Mediatel arguably sums up the opinion of many today as it laments the sad news of Johnston Press, once the biggest regional newspaper in the country, being forced to look for a new owner or sell off titles. A new owner is unlikely, the site suggests, because if a suitor were out there, they would have come forward over the past year or so of the company trying to refinance.
The Professional Publishers' Association (PPA) is calling on the Chancellor to cut the 20% VAT on digital publications. They claim it is a "reading tax" and is unfair because it does not apply to printed titles, "Press Gazette" reports.
It's a good time to have Rupert Murdoch as your dad. "The Guardian" estimates that each of his six children is in line for a potential $2bn payout once much of Fox is sold to Disney.
Eleven Sports has bowed to pressure and will no longer show Spanish and Italian football games that break England and Scotland's ban on live broadcasts that coincide with 3pm kickoffs, "The Guardian" writes. The ban is intended to encourage fans to either play football or go to a stadium rather than watch a match at home.
Twitter has published 10 million tweets from more than 4,500 Iranian and Russian "troll farms" that sought to influence the UK referendum on EU membership as well as the US election, the BBC reports.
There's an interesting behind-the-scenes look at Facebook's election "war room" where "The Telegraph" details how employees are looking out for malicious activity while a clock ticks down to the mid-term elections.

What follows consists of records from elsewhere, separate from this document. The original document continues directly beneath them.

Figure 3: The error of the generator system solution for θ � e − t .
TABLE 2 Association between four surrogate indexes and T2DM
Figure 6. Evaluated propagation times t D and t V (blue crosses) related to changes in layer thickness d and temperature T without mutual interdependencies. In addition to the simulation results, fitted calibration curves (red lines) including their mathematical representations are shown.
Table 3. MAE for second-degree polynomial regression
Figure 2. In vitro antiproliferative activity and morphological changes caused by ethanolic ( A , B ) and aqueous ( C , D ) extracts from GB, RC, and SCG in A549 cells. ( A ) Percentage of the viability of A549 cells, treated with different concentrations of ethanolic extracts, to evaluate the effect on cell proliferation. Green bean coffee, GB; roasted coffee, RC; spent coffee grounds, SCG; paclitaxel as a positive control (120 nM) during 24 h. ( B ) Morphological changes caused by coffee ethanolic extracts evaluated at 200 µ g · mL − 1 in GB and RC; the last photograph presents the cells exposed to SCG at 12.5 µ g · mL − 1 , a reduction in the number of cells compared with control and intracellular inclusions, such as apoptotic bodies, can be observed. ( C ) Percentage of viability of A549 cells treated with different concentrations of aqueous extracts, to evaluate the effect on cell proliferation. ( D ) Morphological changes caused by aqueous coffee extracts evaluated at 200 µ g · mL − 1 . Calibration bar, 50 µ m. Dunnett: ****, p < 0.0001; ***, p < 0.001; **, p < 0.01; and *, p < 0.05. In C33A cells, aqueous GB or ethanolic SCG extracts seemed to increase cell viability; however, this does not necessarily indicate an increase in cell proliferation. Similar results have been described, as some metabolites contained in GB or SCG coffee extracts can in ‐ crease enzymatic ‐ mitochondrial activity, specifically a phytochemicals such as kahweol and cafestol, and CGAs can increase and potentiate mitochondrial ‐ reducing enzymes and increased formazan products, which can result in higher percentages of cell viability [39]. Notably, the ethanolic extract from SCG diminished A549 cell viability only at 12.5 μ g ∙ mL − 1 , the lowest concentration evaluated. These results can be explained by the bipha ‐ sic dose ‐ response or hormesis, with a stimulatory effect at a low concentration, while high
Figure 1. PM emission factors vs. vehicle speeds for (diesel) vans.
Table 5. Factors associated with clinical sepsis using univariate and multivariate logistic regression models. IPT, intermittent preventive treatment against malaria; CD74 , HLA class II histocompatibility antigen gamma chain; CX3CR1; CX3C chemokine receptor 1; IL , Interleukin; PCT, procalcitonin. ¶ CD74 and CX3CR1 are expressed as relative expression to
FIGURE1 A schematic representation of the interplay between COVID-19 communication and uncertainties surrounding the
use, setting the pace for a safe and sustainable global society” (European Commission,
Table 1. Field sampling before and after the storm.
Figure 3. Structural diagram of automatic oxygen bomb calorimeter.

GSK has moved its Panadol advertising, digital, shopper activation and PR accounts into a single bespoke WPP team, "Campaign" reports.
Property giant British Land has appointed R/GA as its innovation and design agency. Campaign reports that the Interpublic agency has been tasked with helping its new client develop a digital experience that will help it compete with more flexible and modern office start-up.
Ads for breast augmentation during ITV2's hit reality show "Love Island" have been branded "harmful" and "irresponsible" by the ASA. The regulator agreed with complainants that the adverts trivialised surgery and preyed on young women's body image insecurities, according to "The Independent."
Mediatel has an interesting read today on why marketers should treat their own surveys revealing customer attitudes with a pinch of salt. The simple reason? People lie and often give socially acceptable answers rather than reveal how they really behave.